Concerned about the brittle peace in Bosnia, the leaders issued a statement demanding fulfillment of the promises of the 1995 Dayton accords.

Clinton suggested they focus instead on how to deepen the peace now. The leaders said “the international community will maintain a long-term engagement” in divided Bosnia and the Balkans as a whole. While much of the language in the final communique was precooked weeks ago, a fight did break out over the environmental section.

The Europeans pushed for firm targets for the reduction of carbon dioxide emissions to fight global warming. The United States, which has the highest per capita level of emissions of carbon dioxide in the world, wanted to avoid being locked in to a firm target.

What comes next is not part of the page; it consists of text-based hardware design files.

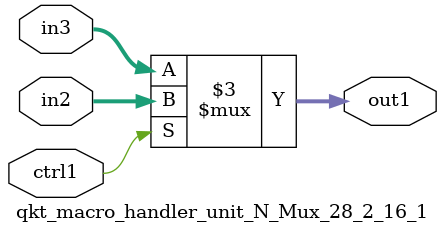
<source format=v>

`timescale 1ps / 1ps


module qkt_macro_handler_unit_N_Mux_28_2_16_1( in3, in2, ctrl1, out1 );

    input [27:0] in3;
    input [27:0] in2;
    input ctrl1;
    output [27:0] out1;
    reg [27:0] out1;

    
    // rtl_process:qkt_macro_handler_unit_N_Mux_28_2_16_1/qkt_macro_handler_unit_N_Mux_28_2_16_1_thread_1
    always @*
      begin : qkt_macro_handler_unit_N_Mux_28_2_16_1_thread_1
        case (ctrl1) 
          1'b1: 
            begin
              out1 = in2;
            end
          default: 
            begin
              out1 = in3;
            end
        endcase
      end

endmodule



</source>
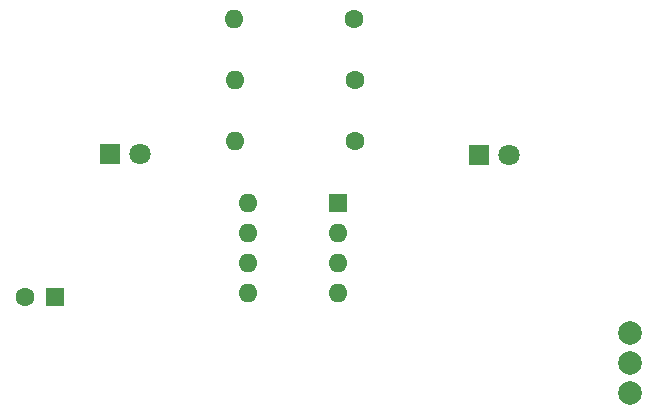
<source format=gbr>
%TF.GenerationSoftware,KiCad,Pcbnew,7.0.8*%
%TF.CreationDate,2024-05-08T14:15:31+02:00*%
%TF.ProjectId,PaperBot,50617065-7242-46f7-942e-6b696361645f,rev?*%
%TF.SameCoordinates,Original*%
%TF.FileFunction,Soldermask,Top*%
%TF.FilePolarity,Negative*%
%FSLAX46Y46*%
G04 Gerber Fmt 4.6, Leading zero omitted, Abs format (unit mm)*
G04 Created by KiCad (PCBNEW 7.0.8) date 2024-05-08 14:15:31*
%MOMM*%
%LPD*%
G01*
G04 APERTURE LIST*
%ADD10R,1.800000X1.800000*%
%ADD11C,1.800000*%
%ADD12R,1.600000X1.600000*%
%ADD13C,1.600000*%
%ADD14O,1.600000X1.600000*%
%ADD15C,2.000000*%
G04 APERTURE END LIST*
D10*
%TO.C,D2*%
X142880000Y-59870000D03*
D11*
X145420000Y-59870000D03*
%TD*%
D10*
%TO.C,D1*%
X111680000Y-59830000D03*
D11*
X114220000Y-59830000D03*
%TD*%
D12*
%TO.C,C1*%
X106990000Y-71920000D03*
D13*
X104490000Y-71920000D03*
%TD*%
D12*
%TO.C,NE555*%
X130940000Y-63940000D03*
D14*
X130940000Y-66480000D03*
X130940000Y-69020000D03*
X130940000Y-71560000D03*
X123320000Y-71560000D03*
X123320000Y-69020000D03*
X123320000Y-66480000D03*
X123320000Y-63940000D03*
%TD*%
D15*
%TO.C,S1*%
X155740000Y-80060000D03*
X155740000Y-77520000D03*
X155740000Y-74980000D03*
%TD*%
D13*
%TO.C,R1*%
X132320000Y-48380000D03*
D14*
X122160000Y-48380000D03*
%TD*%
D13*
%TO.C,R2*%
X132430000Y-53550000D03*
D14*
X122270000Y-53550000D03*
%TD*%
D13*
%TO.C,R3*%
X132380000Y-58720000D03*
D14*
X122220000Y-58720000D03*
%TD*%
M02*

</source>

On a day that a booby-trapped car bomb injured three men in Belfast. The leaders condemned “vicious terrorist attacks against innocents” around the globe. In his debut summit meeting, British Prime Minister Tony Blair sought Clinton’s help in restarting stalled peace talks.

“The longer we go on with these acts of terrorism, the less prospect there is of doing what everyone in Northern Ireland wants to happen, which is to get a lasting political settlement based on democratic and nonviolent means,” Blair said.

Among their agenda items, the leaders pledged an additional $300 million to help Ukraine build a new concrete shell to cover the remains to the destroyed Chernobyl reactor in the Ukraine. The effort already has cost $1 billion.